P12, the current dominant mountain lion. Photo: National Park Service.

"It was some kind of epic battle," Pollinger recalled. "And obviously, P1 had been there, because his collar had been pulled off."

"And getting those collars off is pretty impressive," noted Laurel Serieys, a UCLA Ph.D. candidate studying how urbanization affects wildlife in the Santa Monica Mountains. Her website details findings on all the mountain lions.

Like a CSI team responding to a crime scene, the National Park Service collected samples of blood, fur and claws from the tennis court and sent them to UCLA. DNA showed P1 had tangled with a puma who hasn't been identified—and who has never been found. Neither has P1.

Hearing about the deaths of the animals they study can be emotional, the researchers said, but some cases are worse than others.

"There's a difference between humans killing the animals, and animals killing each other," Serieys said. "One of those is biology. We're trained as field biologists, and we know that's nature and we shouldn't feel bad for that. We respect the predators."

P18 as a kitten, who later died trying to cross the 405. Click to enlarge. Photo: National Park Service.

However, death from human interaction is another story. There's the case of a puma whose decapitated body showed proof of poaching. Two others died from rodent poison. And the mountain lion who ventured into Santa Monica was shot by police out of concern for public safety. Those cases feel different.

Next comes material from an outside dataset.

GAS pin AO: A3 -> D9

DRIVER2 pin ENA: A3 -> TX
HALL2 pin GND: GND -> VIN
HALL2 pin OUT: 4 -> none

"With the Santa Monica , I feel bad, because that seems like it could have gone differently," Serieys said. "We do get invested in these animals, so when they die from human interaction, that's disheartening."

It's a risk the researchers take in studying the solitary species so close to a city. Fortunately, though mountain lions are a protected species, they are not endangered, and outside the freeway boundaries that hem in the Santa Monica Mountains population, the national park service team has tagged mountain lions in the Simi Hills and the Santa Susana Mountains.

"One of the problems in the Santa Monica Mountains is that it's very hard for the mountain lions to disperse, so there's a lot more fratricide and patricide, and at least two confirmed instances of inbreeding," Pollinger said. "At the same time, we don't know to what extent this behavior occurs in larger habitats. This is one of the first studies of mountain lions with this level of detail, and the park service has probably caught less than half of the animals in this habitat over the years."

They'll continue to watch and learn. The group is interested to see whether P22, alone in Griffith Park, will risk going back into another puma's territory to find a mate, and they're continuing to study how the fragmentation of the animals' territory and urbanization affect the population.

"We're still learning," Serieys said. "There are so many questions we still want to answer."